3. Timeline Reconstruction
- Single‑host incident story
Using Velociraptor timeline data for HOSTNAME between TIME1 and TIME2, reconstruct the likely attacker sequence: initial access, privilege escalation, lateral movement, and data staging. Output a concise narrative plus a table of key events.
- Multi‑host pivoting
Given Velociraptor logs showing suspicious activity on HOST1, propose and run follow‑up collections on related hosts (same user, same IPs, similar process names) and summarize any lateral movement you find.

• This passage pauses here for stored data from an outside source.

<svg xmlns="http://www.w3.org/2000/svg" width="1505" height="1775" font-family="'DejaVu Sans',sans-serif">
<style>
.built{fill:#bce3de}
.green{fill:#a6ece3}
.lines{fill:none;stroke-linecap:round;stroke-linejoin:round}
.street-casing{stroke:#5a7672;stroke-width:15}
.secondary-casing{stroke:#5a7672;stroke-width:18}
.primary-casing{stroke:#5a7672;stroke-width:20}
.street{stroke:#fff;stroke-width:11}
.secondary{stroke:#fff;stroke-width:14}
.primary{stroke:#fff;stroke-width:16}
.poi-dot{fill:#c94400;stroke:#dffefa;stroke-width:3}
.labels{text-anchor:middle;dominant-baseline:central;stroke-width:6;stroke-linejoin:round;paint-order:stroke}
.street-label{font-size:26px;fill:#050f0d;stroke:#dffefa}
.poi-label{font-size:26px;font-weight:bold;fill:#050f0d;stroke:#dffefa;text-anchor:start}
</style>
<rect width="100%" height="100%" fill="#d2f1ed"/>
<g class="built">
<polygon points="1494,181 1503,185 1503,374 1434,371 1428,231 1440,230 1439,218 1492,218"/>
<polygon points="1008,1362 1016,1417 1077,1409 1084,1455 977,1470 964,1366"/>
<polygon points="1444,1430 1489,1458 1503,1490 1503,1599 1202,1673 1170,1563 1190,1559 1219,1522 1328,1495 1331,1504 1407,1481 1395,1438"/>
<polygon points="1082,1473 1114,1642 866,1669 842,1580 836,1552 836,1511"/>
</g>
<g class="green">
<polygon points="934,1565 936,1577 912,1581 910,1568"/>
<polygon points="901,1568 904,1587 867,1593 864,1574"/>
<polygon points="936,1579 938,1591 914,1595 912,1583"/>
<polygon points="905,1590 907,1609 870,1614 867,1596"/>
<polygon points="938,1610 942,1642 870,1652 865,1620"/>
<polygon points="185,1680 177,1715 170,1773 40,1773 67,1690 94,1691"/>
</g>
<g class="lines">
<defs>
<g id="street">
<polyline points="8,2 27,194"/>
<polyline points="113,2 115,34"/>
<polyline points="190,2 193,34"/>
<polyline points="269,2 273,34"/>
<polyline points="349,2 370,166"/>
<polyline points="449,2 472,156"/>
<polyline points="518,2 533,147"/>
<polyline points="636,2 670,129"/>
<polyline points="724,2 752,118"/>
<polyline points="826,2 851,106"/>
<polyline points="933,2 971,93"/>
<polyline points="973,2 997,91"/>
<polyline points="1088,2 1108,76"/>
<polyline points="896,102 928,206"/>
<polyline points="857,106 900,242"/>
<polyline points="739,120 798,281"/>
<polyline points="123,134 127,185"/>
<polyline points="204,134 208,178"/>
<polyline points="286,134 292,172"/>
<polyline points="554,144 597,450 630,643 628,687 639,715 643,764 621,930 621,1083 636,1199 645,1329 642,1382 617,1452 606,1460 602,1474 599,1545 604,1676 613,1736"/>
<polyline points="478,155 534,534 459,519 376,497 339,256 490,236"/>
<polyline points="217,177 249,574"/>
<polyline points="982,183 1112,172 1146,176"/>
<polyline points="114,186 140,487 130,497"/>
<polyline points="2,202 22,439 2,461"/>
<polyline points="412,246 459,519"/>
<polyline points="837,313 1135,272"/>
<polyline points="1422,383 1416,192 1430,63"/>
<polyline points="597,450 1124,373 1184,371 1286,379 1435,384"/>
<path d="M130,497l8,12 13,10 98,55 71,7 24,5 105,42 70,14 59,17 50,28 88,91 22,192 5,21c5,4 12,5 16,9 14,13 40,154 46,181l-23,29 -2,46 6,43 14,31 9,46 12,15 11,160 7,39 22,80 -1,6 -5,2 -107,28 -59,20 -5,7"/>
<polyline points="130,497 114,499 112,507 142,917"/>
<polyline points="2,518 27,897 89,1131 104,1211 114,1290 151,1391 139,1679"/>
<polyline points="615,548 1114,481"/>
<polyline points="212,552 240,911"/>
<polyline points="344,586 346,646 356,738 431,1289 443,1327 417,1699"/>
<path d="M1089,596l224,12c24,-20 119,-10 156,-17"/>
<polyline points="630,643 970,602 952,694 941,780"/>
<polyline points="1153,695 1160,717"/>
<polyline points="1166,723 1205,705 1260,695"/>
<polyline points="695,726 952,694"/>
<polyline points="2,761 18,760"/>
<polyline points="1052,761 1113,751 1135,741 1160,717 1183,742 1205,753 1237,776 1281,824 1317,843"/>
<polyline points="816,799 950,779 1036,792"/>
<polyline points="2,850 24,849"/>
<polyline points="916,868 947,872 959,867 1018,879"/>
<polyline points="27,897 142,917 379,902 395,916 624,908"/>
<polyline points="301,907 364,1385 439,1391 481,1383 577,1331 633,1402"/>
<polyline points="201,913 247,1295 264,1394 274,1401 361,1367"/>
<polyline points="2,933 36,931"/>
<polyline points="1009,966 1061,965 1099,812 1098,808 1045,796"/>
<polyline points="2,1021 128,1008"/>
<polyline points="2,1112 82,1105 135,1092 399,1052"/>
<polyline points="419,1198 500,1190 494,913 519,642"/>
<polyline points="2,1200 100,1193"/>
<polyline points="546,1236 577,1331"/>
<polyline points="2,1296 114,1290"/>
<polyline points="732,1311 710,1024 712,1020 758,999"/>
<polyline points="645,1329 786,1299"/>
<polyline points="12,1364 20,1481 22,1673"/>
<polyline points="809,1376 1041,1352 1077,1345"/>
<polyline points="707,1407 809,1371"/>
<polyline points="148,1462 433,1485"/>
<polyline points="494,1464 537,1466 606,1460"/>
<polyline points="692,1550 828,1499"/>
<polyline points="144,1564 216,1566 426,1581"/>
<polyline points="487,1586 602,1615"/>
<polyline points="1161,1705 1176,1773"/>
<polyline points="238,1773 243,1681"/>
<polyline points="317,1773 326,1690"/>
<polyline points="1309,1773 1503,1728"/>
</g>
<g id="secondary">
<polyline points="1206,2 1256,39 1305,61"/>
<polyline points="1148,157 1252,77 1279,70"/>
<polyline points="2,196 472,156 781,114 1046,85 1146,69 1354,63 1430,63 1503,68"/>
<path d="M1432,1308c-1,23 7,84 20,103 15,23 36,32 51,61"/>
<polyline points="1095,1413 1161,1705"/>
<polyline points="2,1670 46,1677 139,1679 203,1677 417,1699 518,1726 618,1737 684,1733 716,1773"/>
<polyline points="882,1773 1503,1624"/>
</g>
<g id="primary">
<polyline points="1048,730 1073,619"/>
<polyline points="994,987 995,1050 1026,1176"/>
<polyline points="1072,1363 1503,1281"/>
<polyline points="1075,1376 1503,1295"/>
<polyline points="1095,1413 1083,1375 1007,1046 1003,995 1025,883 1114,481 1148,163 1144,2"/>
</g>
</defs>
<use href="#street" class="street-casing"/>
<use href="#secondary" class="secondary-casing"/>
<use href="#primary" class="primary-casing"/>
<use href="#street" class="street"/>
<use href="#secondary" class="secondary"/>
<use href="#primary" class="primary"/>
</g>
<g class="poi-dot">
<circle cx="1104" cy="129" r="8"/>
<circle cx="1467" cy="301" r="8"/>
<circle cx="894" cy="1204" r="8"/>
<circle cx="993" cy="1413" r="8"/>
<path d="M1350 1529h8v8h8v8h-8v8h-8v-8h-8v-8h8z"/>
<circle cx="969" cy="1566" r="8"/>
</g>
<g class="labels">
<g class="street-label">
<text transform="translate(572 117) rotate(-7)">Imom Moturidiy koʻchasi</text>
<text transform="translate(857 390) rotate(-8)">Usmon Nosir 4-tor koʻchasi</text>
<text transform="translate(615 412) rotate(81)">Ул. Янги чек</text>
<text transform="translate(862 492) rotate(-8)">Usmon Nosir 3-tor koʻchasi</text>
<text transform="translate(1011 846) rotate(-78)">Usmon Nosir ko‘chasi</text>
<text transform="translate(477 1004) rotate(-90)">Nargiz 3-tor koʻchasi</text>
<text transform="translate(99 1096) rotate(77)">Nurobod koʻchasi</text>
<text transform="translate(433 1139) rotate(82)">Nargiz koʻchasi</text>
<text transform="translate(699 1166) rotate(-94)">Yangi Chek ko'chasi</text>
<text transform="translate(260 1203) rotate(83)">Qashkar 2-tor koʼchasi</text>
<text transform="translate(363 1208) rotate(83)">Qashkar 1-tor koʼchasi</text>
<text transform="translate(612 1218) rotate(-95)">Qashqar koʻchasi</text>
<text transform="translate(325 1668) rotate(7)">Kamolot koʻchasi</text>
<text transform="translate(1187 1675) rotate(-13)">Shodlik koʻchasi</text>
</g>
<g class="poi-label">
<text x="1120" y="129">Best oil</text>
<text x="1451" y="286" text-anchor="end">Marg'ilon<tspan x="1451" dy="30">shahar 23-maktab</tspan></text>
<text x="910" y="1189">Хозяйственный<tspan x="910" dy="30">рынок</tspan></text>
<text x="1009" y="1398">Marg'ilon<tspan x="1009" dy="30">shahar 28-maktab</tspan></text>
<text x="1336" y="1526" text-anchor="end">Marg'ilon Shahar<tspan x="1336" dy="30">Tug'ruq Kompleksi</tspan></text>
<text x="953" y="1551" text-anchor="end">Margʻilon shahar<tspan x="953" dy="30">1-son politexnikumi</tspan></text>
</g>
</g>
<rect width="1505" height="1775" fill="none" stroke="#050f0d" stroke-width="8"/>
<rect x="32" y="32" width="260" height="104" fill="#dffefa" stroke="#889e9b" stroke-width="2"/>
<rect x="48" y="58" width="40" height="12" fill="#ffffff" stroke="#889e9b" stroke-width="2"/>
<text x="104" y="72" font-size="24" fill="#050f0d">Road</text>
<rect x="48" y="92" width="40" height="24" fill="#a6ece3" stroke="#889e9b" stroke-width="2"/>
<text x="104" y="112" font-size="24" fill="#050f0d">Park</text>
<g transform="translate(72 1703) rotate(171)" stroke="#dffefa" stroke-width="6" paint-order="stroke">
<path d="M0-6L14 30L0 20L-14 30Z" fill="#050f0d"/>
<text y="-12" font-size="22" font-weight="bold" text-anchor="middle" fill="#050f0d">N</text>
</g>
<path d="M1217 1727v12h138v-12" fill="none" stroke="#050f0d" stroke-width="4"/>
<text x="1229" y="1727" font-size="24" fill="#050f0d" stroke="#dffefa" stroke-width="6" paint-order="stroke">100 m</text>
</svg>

4. Reporting and Playbook Improvement
- Incident report drafting
Based on the Velociraptor findings from this investigation [paste key data or summaries], draft an executive summary (non‑technical) and a technical appendix (for SOC/IR) including scope, impact, root cause, and recommended remediations.
- Detection improvement
Review these Velociraptor hunt results and false positives [paste sample rows]. Suggest improved VQL filters or additional artifacts we should collect to reduce noise without missing real threats.
How This Changes DFIR and Threat Hunting
- Speed: You move faster from “idea → hunt → triage → report.”
- Accessibility: Junior analysts can describe what they want in plain language; AI translates that into Velociraptor actions.
- Consistency: AI helps reuse proven patterns for hunts, triage, and reporting, reducing analyst‑to‑analyst variance.
- Focus: Analysts spend less time on mechanical data handling and more on decisions, containment, and communication.